Many Marines return home with vivid memories of their combat experiences, and the array of emotions they face internally may be hard to detect. Photo by U.S. Marine Corps/Flickr
Feb. 8 (UPI) -- The drug prazosin failed to effectively alleviate post-traumatic stress disorder in military veterans, according to a trial conducted by researchers with the Department of Veterans Affairs.
Although the drug has been effective in controlling nightmares or improving sleep quality associated with PTSD, the researchers concluded it was no better than a placebo, according to results published in The New England Journal of Medicine. Prazosin, which includes trade names Minipress, Vasoflex, Lentopres and Hypovase, is also used to treat high blood pressure and anxiety.
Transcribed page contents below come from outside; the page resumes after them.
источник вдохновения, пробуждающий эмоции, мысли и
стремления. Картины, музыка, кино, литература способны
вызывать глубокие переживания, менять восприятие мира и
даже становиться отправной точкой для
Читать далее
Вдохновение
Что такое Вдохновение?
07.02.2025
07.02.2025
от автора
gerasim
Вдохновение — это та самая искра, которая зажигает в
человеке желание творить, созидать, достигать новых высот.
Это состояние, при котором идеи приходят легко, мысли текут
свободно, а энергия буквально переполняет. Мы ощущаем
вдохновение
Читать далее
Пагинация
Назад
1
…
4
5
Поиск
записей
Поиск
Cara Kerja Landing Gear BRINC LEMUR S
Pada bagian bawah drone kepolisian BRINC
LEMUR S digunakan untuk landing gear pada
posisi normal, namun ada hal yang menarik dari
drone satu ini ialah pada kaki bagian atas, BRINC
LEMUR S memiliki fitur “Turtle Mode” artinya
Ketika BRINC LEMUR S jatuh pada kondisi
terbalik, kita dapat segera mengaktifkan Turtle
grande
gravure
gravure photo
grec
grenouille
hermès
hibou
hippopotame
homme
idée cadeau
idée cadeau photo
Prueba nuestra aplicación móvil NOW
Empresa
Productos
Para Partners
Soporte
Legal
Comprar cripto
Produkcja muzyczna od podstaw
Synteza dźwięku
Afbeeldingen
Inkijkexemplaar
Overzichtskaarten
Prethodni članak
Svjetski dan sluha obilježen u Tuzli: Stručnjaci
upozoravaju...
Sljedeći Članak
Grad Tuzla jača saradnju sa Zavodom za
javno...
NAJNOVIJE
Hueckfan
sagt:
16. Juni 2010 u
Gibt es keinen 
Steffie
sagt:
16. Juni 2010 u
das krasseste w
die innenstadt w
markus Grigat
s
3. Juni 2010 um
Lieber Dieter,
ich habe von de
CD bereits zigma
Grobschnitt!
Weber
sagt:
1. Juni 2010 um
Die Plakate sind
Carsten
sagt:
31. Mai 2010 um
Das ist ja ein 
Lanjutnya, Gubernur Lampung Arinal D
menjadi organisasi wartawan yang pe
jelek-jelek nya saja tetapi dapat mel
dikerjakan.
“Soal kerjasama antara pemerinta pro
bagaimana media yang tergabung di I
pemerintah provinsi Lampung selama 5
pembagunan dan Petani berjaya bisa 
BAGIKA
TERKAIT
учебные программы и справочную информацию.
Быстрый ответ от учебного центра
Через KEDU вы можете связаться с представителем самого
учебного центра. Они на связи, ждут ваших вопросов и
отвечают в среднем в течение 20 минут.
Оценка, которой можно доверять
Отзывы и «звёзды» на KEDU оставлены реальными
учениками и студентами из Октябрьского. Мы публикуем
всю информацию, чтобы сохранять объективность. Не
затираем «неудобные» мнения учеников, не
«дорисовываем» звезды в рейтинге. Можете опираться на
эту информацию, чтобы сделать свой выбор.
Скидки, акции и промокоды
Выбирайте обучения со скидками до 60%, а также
About 11 percent to 20 percent of veterans of the Iraq and Afghanistan wars have been diagnosed with PTSD, according to the activist group DoSomething.org.
Dr. Murray Raskind, a lead researcher on the trial, told Stat News the trial "seemed like a good idea, but you know, live and learn."
Raskind notes that the trial participants on average had low blood pressure, and that the factor may be linked to the noneffectiveness of the drug, researchers say.
In a separate, smaller 2016 study of 67 soldiers who returned from Iraq and Afghanistan over a 15-week period, Raskind and colleagues found that people with high blood pressure were more likely to respond to prazosin. In that study, approximately one-third of all recipients did respond to the treatment at all.
The newest study was conducted at 13 Department of Veterans Affairs medical centers, where researchers recruited 304 participants who had chronic PTSD and reported frequent nightmares. The researchers then randomly assigned 152 to prazosin and 152 to placebo.
Over 26 weeks, prazosin was administered in escalated doses to a daily maximum of 20 milligrams in men and 12 mg in women.
At 10 and 26 weeks, there were no significant differences between the prazosin group and the placebo group, according to researchers. New or worsening suicidal situations occurred in 8 percent of prazosin users, compared to 15 percent in those assigned to a placebo.
Raskind estimated that 15 percent to 20 percent of veterans in the VA system diagnosed with PTSD are taking prazosin and that the drug still can be effective with some patients.
"I don't think it should change clinical practice -- there are six positive studies and one negative study," Raskind said.
Prazosin is designed to treat PTSD by blocking the alpha1 receptor for norepinephrine, a chemical that boosts the body's arousal in response to stimuli. Military personnel who are combat veterans and survivors of natural disasters, abuse and other trauma often have impulsive behavior, negative feelings and occasionally flashbacks, which serve as triggering stimuli.
"I do hope that this trial doesn't necessarily prevent clinicians from using prazosin as one of the tools in their arsenals," said Anne Germain, director of the Military Sleep Tactics and Resilience Research Team at the University of Pittsburgh School of Medicine, and was not involved with the study, told Stat. "I still think that some people can benefit from it, but we just need to do a much better job of having personalized, predictive treatment algorithms to help people in the end."